# PROBLEM STATEMENT:
Output a character-exact copy of the data, images removed.

# EXERCISE INPUTS:
══════════
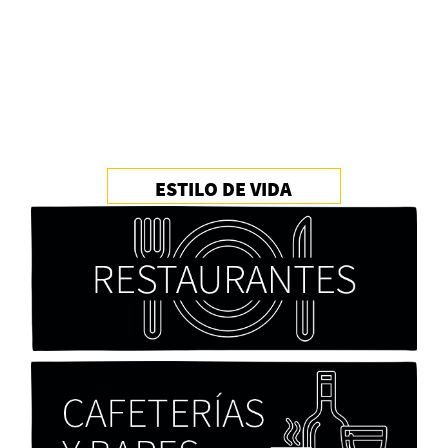
las bandas”
PFM
ESTILO DE VIDA
Cocaína Negra de Cristóbal Valenzuela Berríos
Paloma Pulisci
══════════
# YOUR RESPONSE:
las bandas”
PFM
ESTILO DE VIDA
Cocaína Negra de Cristóbal Valenzuela Berríos
Paloma Pulisci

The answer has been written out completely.